Learn to accept what is

Sometimes things happen in life that you can’t control. Tragic accidents, chronic disease, job loss, infidelity of a spouse, miscarriage, natural disaster, the list goes on. These events often bring into sharp focus, the fragility of our existence in the grand scheme of life. It can be a natural response to want to run and hide or somehow escape from these dark moments. However, when you are able to come to accept the fact that life will go on with pain, death, grief, joy, thwarted love, regret and all the other deeply resonant facets of human existence, you will develop the resilience to live through them. Seeing others weather their own storms will assist you to be able to face and endure your own trials.


Catharsis

Sometimes, having a good cry over a piece of music or a movie that resonates with your situation can be extremely satisfying. Punching a bag at the gym can help you feel better about the argument you just had with someone. This is because you are engaged in an activity that helps you release emotion in an uninhibited way. You find relief in the activity because your repressed emotions have found an outlet. Similarly, being able to express your feelings in the non-judgemental group environment can be very cathartic. There, you know you will be heard and that people will respond in a way that helps you process and move through the feelings that are often hidden from public criticism.
E.g.: In a support group for people with binge-eating disorder, group members can talk openly about the shame and guilt about their eating behaviours they might normally disguise.

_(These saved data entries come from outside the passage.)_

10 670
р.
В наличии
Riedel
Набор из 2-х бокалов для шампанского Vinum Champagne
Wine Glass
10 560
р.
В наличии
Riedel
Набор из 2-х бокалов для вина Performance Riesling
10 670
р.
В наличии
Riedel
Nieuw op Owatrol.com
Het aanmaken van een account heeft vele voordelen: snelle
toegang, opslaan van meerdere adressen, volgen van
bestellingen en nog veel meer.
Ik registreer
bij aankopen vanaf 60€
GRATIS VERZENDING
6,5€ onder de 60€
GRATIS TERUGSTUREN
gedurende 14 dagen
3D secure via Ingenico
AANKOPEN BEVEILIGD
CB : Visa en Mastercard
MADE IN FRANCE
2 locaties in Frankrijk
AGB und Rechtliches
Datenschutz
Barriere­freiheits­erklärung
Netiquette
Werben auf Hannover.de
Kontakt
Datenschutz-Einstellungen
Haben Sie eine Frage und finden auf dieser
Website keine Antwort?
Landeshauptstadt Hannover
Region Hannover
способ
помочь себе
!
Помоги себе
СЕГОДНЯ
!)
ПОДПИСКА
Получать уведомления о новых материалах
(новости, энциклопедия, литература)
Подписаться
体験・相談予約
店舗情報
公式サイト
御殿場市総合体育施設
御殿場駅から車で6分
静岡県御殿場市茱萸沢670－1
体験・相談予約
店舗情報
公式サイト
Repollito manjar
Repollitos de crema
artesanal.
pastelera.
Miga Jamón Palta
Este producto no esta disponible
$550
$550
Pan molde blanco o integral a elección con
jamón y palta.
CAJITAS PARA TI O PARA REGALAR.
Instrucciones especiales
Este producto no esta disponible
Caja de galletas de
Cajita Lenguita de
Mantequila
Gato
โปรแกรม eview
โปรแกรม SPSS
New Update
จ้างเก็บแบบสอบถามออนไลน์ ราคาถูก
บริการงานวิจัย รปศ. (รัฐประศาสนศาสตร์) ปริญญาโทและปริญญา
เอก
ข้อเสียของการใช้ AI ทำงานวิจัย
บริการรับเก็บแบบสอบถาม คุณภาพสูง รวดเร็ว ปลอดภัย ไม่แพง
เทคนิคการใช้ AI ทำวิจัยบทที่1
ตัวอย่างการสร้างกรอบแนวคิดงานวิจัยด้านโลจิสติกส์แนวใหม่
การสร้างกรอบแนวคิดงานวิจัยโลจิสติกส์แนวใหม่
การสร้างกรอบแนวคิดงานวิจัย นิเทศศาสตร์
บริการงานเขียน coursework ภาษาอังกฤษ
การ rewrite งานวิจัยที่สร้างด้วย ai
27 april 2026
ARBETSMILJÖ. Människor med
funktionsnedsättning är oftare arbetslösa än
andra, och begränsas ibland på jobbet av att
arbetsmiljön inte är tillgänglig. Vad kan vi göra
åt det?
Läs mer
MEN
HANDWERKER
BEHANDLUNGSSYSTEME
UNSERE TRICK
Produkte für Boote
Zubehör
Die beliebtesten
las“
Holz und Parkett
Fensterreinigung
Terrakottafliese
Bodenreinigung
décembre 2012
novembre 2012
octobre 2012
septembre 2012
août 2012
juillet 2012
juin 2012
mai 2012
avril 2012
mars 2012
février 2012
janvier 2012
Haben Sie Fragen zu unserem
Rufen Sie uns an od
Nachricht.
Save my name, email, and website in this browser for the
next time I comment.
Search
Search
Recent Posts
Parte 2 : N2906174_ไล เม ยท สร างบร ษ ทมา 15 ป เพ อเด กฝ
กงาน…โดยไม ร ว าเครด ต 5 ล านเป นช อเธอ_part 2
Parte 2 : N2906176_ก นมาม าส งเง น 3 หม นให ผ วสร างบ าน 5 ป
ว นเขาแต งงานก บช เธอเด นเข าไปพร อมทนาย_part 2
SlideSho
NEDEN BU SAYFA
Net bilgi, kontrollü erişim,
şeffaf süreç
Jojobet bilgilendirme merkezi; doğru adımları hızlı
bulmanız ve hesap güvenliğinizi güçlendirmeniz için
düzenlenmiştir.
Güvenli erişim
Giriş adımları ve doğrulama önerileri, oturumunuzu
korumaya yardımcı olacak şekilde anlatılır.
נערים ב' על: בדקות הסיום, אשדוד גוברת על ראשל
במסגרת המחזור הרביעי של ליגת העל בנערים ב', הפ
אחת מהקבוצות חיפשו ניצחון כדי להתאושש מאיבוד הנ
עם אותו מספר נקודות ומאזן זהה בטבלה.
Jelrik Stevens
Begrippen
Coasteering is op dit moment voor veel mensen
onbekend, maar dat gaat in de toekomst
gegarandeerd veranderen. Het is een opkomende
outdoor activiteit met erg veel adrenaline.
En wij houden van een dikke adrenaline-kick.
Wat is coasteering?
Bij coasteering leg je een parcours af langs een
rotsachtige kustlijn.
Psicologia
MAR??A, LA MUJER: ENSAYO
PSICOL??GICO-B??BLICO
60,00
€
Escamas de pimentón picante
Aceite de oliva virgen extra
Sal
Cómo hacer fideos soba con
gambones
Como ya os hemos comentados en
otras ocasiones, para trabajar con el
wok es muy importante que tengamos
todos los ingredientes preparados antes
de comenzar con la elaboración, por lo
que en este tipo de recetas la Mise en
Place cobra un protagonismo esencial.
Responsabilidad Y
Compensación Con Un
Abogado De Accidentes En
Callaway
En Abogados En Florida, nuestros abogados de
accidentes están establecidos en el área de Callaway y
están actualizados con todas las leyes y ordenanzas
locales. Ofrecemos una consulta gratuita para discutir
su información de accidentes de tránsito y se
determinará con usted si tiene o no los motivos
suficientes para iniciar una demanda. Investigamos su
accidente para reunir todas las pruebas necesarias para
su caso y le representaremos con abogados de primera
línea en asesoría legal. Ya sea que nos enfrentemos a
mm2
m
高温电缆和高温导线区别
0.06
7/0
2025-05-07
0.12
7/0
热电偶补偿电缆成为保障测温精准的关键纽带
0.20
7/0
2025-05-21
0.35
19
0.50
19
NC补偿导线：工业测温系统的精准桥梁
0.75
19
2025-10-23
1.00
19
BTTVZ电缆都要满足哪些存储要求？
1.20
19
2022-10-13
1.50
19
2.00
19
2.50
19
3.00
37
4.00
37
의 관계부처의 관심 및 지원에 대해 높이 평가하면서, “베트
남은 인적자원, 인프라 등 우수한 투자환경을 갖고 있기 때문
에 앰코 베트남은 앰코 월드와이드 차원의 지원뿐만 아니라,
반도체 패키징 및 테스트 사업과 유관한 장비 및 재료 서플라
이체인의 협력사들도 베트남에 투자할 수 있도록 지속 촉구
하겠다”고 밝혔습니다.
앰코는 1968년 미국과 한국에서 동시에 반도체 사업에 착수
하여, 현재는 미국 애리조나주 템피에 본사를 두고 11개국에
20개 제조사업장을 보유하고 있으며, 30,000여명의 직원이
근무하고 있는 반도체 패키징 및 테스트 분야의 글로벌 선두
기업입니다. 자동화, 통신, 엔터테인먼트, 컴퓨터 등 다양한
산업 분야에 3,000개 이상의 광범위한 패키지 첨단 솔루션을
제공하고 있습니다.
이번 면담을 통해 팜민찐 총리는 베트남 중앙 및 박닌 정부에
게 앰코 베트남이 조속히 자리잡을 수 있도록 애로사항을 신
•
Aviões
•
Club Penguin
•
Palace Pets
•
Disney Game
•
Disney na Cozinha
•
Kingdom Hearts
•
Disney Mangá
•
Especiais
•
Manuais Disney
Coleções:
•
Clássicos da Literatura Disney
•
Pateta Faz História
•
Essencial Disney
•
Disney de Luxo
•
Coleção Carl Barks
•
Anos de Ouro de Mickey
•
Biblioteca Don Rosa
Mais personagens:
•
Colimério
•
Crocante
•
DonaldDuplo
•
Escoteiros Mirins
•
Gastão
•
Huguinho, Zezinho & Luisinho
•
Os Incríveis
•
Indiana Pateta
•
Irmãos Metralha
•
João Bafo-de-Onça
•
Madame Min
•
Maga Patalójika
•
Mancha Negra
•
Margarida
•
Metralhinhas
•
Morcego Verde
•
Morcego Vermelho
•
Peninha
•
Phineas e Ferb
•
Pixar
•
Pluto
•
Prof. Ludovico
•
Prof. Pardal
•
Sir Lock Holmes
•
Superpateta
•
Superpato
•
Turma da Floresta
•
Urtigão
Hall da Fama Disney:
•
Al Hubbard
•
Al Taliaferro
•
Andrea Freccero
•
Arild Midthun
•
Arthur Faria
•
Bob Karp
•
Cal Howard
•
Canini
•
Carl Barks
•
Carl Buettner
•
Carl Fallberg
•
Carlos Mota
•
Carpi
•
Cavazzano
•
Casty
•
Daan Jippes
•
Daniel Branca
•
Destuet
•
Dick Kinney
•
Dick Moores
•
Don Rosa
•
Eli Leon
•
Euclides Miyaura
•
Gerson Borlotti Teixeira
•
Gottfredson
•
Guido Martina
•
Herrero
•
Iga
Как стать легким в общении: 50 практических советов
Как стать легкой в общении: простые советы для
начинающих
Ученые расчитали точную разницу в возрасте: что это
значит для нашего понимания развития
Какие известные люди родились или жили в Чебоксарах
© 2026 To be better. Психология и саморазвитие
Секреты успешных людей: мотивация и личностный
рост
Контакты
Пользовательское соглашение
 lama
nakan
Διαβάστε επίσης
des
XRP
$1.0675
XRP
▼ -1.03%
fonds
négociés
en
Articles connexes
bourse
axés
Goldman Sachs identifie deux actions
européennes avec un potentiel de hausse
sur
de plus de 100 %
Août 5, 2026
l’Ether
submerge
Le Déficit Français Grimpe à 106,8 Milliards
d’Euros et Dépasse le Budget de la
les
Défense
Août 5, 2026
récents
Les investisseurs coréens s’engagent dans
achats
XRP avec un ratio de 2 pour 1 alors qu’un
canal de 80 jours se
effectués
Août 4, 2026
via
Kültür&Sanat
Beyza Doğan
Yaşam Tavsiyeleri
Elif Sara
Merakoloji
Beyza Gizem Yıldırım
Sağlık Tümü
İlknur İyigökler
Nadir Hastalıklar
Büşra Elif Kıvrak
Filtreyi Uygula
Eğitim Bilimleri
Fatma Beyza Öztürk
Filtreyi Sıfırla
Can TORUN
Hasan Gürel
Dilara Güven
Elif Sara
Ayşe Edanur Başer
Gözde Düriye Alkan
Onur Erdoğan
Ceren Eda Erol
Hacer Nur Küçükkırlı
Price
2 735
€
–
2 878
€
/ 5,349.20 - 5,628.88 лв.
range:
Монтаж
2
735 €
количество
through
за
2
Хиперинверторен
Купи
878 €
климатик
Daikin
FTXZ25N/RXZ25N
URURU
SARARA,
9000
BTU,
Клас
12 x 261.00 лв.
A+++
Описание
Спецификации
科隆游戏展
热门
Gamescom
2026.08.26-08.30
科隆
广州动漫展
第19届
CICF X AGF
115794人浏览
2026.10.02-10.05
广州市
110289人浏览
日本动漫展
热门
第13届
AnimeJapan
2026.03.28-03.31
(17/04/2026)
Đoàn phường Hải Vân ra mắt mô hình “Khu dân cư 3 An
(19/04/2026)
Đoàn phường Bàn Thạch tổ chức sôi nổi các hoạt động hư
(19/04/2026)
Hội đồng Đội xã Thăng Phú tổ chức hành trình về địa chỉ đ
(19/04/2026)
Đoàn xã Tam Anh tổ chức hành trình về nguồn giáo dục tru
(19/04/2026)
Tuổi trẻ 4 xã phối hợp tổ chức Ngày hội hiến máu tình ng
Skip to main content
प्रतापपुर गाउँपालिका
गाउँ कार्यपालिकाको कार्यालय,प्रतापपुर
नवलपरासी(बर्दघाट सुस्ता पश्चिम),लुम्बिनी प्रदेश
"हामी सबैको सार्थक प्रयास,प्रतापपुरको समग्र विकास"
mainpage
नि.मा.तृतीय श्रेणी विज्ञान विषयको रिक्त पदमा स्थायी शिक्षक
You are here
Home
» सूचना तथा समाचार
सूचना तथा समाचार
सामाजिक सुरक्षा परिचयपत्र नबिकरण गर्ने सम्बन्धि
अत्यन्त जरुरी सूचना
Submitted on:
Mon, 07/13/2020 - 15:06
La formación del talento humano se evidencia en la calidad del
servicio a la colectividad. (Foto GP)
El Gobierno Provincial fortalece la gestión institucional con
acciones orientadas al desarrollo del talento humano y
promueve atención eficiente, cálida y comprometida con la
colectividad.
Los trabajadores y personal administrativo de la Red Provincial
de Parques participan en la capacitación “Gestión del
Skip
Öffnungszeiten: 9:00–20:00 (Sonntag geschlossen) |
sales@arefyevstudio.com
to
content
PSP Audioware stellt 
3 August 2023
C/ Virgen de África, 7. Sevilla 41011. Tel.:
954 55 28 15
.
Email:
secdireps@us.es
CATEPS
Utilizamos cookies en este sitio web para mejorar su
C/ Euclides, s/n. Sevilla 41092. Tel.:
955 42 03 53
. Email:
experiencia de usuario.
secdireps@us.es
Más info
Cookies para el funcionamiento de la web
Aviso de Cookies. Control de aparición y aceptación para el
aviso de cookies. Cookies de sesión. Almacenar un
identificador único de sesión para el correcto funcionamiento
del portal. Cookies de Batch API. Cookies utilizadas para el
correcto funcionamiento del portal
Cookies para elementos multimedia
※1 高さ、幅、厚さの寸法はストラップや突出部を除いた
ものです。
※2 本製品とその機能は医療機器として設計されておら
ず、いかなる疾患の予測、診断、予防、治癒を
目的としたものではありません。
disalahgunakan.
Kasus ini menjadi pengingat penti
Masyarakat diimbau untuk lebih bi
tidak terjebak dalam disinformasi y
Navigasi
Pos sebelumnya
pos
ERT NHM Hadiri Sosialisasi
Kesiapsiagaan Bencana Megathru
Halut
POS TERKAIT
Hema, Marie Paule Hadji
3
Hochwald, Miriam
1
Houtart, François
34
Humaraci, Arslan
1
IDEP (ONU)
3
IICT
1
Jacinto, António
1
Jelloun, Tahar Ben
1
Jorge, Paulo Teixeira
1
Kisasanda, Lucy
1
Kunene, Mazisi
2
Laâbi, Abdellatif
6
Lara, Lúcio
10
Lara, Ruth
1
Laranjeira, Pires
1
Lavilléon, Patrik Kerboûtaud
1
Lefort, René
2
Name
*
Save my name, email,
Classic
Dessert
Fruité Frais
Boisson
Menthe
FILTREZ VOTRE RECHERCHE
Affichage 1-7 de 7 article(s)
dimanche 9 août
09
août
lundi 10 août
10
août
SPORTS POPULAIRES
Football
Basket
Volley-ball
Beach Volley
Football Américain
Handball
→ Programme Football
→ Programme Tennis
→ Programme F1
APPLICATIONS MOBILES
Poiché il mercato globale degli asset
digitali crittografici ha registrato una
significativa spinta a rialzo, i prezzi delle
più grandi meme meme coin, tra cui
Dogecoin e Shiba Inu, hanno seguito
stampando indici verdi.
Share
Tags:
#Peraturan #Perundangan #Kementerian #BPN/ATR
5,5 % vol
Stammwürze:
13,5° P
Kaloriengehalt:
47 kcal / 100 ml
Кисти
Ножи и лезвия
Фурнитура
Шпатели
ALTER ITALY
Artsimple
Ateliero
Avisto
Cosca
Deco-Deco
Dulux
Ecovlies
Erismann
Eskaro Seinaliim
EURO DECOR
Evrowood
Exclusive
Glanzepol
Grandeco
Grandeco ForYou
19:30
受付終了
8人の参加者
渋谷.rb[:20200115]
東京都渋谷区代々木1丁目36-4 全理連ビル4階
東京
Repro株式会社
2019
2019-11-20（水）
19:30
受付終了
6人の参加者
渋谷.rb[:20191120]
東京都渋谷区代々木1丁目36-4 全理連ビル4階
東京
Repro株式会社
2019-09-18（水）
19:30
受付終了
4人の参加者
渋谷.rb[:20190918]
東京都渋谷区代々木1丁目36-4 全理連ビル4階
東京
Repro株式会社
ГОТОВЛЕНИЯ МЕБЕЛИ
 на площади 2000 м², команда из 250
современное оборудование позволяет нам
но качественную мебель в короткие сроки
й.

Discover what you didn’t know about yourself

Sometimes it’s hard to acknowledge aspects of our behaviour that might be unhelpful to ourselves and others. When you join a supportive group you also accept the possibility that people might feel compelled to tell you things about your behaviour that challenges your self identity.
E.g.: You might not be aware that your habit of interrupting to ask questions when people are speaking is disruptive to the storyteller and the rest of the group who are listening. Even though this might come as embarrassing or unpleasant surprise to you, the awareness it brings can be a rich source of growth and development.
This also applies to positive feedback. E.g.: You may think that your introverted way of being is a negative trait while others in the group might tell you that your reserved, quiet tone is very calming and reassuring for them. Moving forward from therapy you might learn to let go of self judgement for being shy and reserved.


Gain Insight

Often being part of a group of people going through the same experience as you will help illuminate the darker corners of your being. You may find that getting to know yourself better will help you understand the root cause of your issues and the unconscious drivers that influence not only your behaviour but also the way you are able to handle things.